If I desire to flourish in soul, I must not hoard up my stores, but must distribute to the poor. To be close and stingy is the world's way to prosperity, but not God's (see ver. 24). Faith's way of gaining is giving. I must try this again and again; and I may expect that as much of prosperity as will be good for me will come to me as a gracious reward for a liberal course of action. Of course, I may not be sure of growing rich. I shall be fat, but not too fat. Too great riches might make me as unwieldy as corpulent persons usually are, and cause me the dyspepsia of worldliness, and perhaps bring on a fatty degeneration of the heart. No, if I am fat enough to be healthy, I may well be satisfied; and if the Lord grants me a competence, I may be thoroughly content. But there is a mental and spiritual fatness which I would greatly covet; and these come as the result of generous thoughts towards my God, His Church, and my fellow-men. Let me not stint, lest I starve my heart. Let me be bountiful and liberal; for so shall I be like my Lord. He gave Himself for me: shall I grudge Him anything?

( C. H. Spurgeon.)

If I carefully consider others, God will consider me; and in some way or other He will recompense me. Let me consider the poor, and the Lord will consider me.

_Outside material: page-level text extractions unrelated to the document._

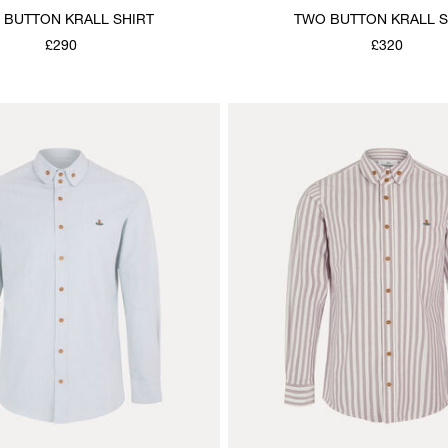
 BUTTON KRALL SHIRT
TWO BUTTON KRALL S
£290
£320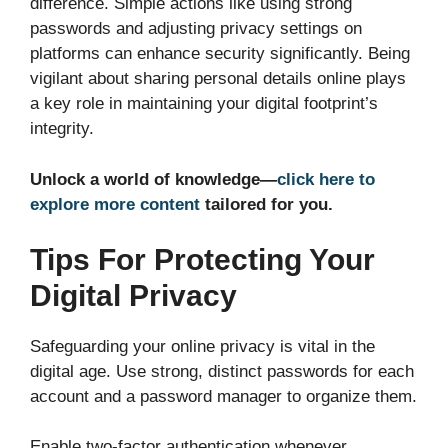
difference. Simple actions like using strong
passwords and adjusting privacy settings on
platforms can enhance security significantly. Being
vigilant about sharing personal details online plays
a key role in maintaining your digital footprint’s
integrity.
Unlock a world of knowledge—
click here to
explore more content
tailored for you.
Tips For Protecting Your
Digital Privacy
Safeguarding your online privacy is vital in the
digital age. Use strong, distinct passwords for each
account and a password manager to organize them.
Enable two-factor authentication whenever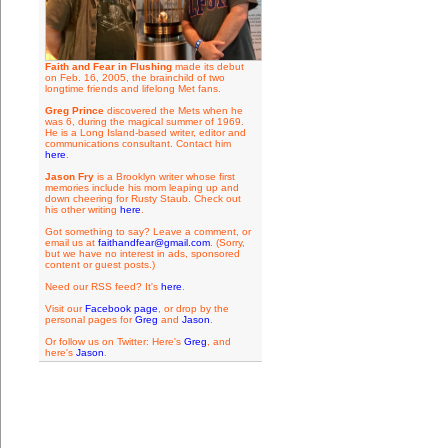
Faith and Fear in Flushing
made its debut
on Feb. 16, 2005, the brainchild of two
longtime friends and lifelong Met fans.
Greg Prince
discovered the Mets when he
was 6, during the magical summer of 1969.
He is a Long Island-based writer, editor and
communications consultant. Contact him
here
.
Jason Fry
is a Brooklyn writer whose first
memories include his mom leaping up and
down cheering for Rusty Staub. Check out
his other writing
here
.
Got something to say? Leave a comment, or
email us at
faithandfear@gmail.com
. (Sorry,
but we have no interest in ads, sponsored
content or guest posts.)
Need our RSS feed? It's
here
.
Visit our
Facebook page
, or drop by the
personal pages for
Greg
and
Jason
.
Or follow us on Twitter: Here's
Greg
, and
here's
Jason
.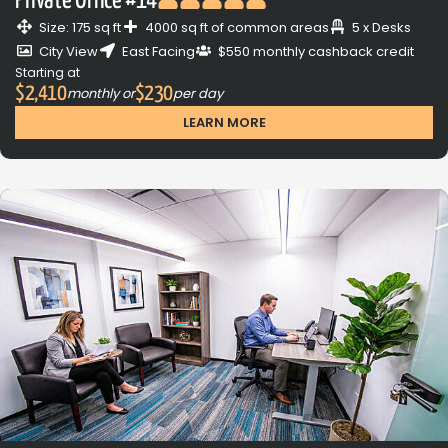
Private Office #14
Size: 175 sq ft
4000 sq ft of common areas
5 x Desks
City View
East Facing
$550 monthly cashback credit
Starting at
$2,410
$230
monthly or
per day
LEARN MORE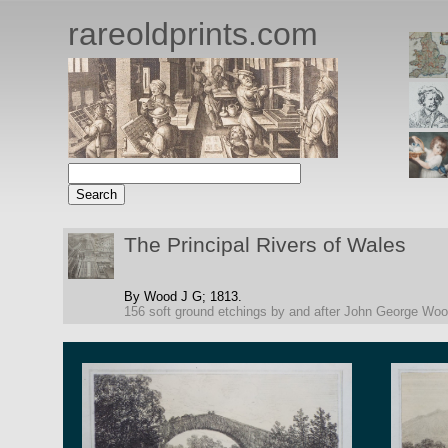
rareoldprints.com
The Principal Rivers of Wales
By Wood J G;
1813.
156 soft ground etchings by and after John George Wo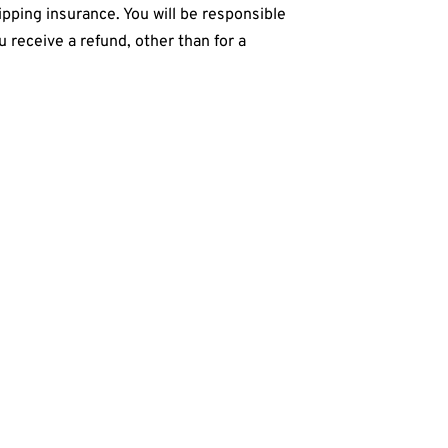
pping insurance. You will be responsible
u receive a refund, other than for a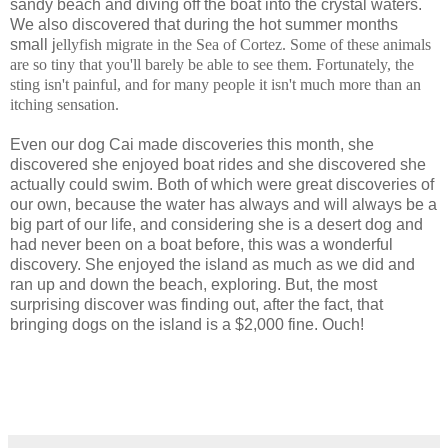
sandy beach and diving off the boat into the crystal waters.
We also discovered that during the hot summer months
small j
ellyfish migrate in the Sea of Cortez. Some of these animals
are so tiny that you'll barely be able to see them. Fortunately, the
sting isn't painful, and for many people it isn't much more than an
itching sensation.
Even our dog Cai made discoveries this month, she
discovered she enjoyed boat rides and she discovered she
actually could swim. Both of which were great discoveries of
our own, because the water has always and will always be a
big part of our life, and considering she is a desert dog and
had never been on a boat before, this was a wonderful
discovery. She enjoyed the island as much as we did and
ran up and down the beach, exploring. But, the most
surprising discover was finding out, after the fact, that
bringing dogs on the island is a $2,000 fine. Ouch!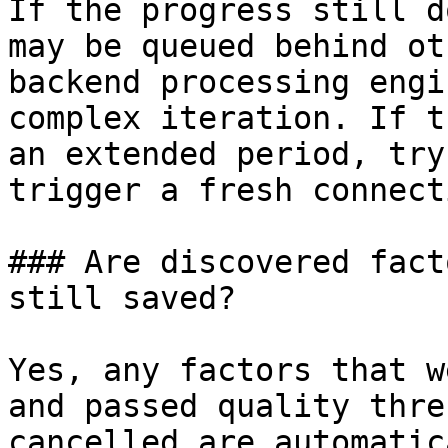
If the progress still d
may be queued behind ot
backend processing engi
complex iteration. If t
an extended period, try
trigger a fresh connecti
### Are discovered fact
still saved?

Yes, any factors that w
and passed quality thre
cancelled are automatic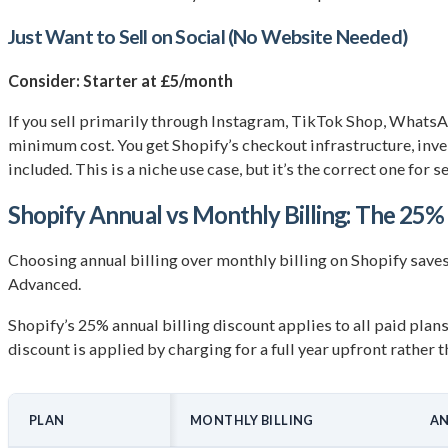
Just Want to Sell on Social (No Website Needed)
Consider: Starter at £5/month
If you sell primarily through Instagram, TikTok Shop, WhatsApp
minimum cost. You get Shopify’s checkout infrastructure, inv
included. This is a niche use case, but it’s the correct one for s
Shopify Annual vs Monthly Billing: The 25%
Choosing annual billing over monthly billing on Shopify save
Advanced.
Shopify’s 25% annual billing discount applies to all paid plan
discount is applied by charging for a full year upfront rathe
PLAN
MONTHLY BILLING
AN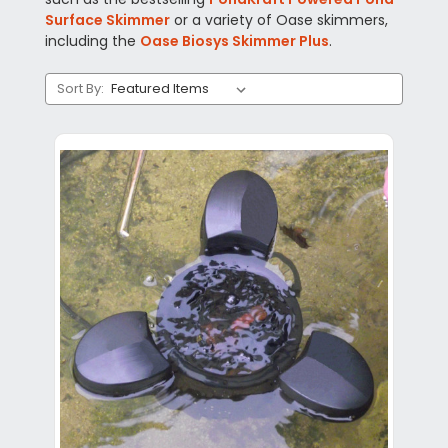
Surface Skimmer
or a variety of Oase skimmers,
including the
Oase Biosys Skimmer Plus
.
Sort By: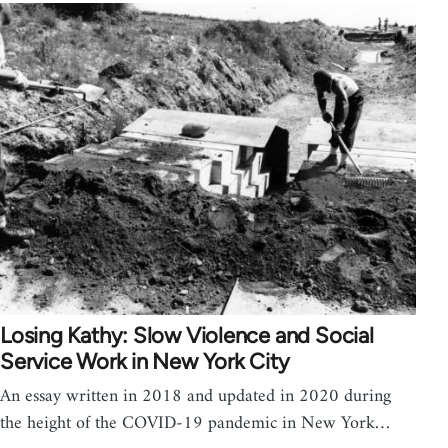
Losing Kathy: Slow Violence and Social
Service Work in New York City
An essay written in 2018 and updated in 2020 during
the height of the COVID-19 pandemic in New York…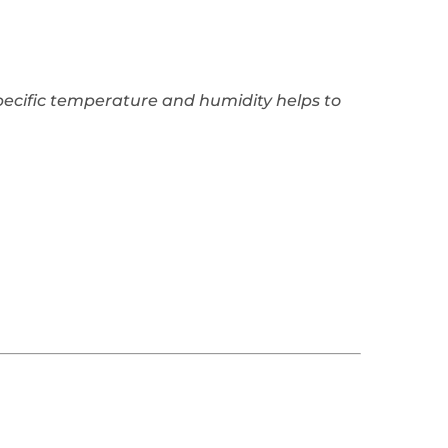
specific temperature and humidity helps to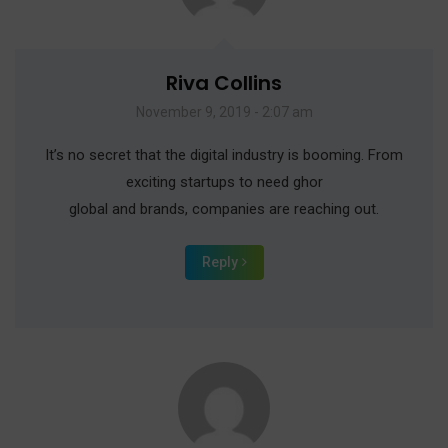
Riva Collins
November 9, 2019 - 2:07 am
It’s no secret that the digital industry is booming. From
exciting startups to need ghor
global and brands, companies are reaching out.
Reply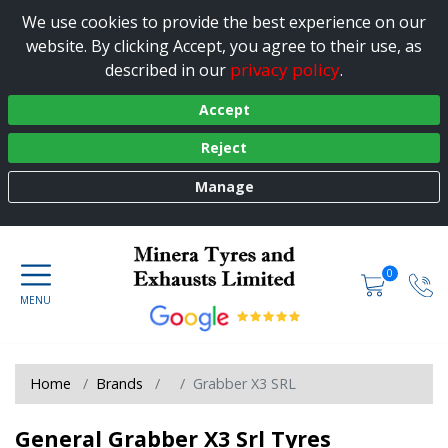
We use cookies to provide the best experience on our
website. By clicking Accept, you agree to their use, as
privacy policy
described in our
.
Accept
Reject
Manage
0
Home
Brands
Grabber X3 SRL
General Grabber X3 Srl Tyres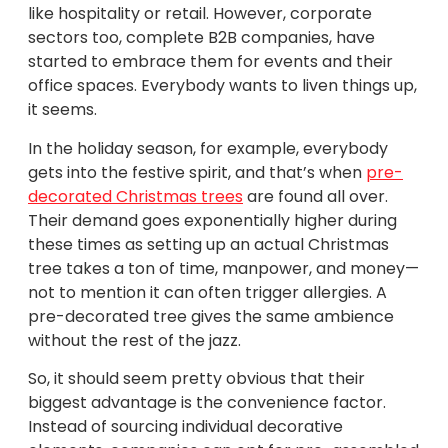
like hospitality or retail. However, corporate
sectors too, complete B2B companies, have
started to embrace them for events and their
office spaces. Everybody wants to liven things up,
it seems.
In the holiday season, for example, everybody
gets into the festive spirit, and that’s when
pre-
decorated Christmas trees
are found all over.
Their demand goes exponentially higher during
these times as setting up an actual Christmas
tree takes a ton of time, manpower, and money—
not to mention it can often trigger allergies. A
pre-decorated tree gives the same ambience
without the rest of the jazz.
So, it should seem pretty obvious that their
biggest advantage is the convenience factor.
Instead of sourcing individual decorative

Let me look after little children, and the Lord will treat me as His child. Let me feed His flock, and He will feed me. Let me water His garden, and He will make a watered garden of my soul. This is the Lord's own promise; be it mine to fulfil the condition, and then to expect its fulfilment. I may care about myself till I grow morbid; I may watch over my own feelings till I feel nothing; and I may lament my own weakness till I grow almost too weak to lament. It will be far more profitable for me to become unselfish, and out of love to my Lord Jesus begin to care for the souls of those around me. My tank is getting very low; no fresh rain comes to fill it; what shall I do? I will pull up the plug, and let its contents run out to water the withering plants around me. What do I see? My cistern seems to fill as it flows. A secret spring is at work. While all was stagnant, the fresh spring was sealed; but as my stock flows out to water others, the Lord thinketh upon me. Hallelujah!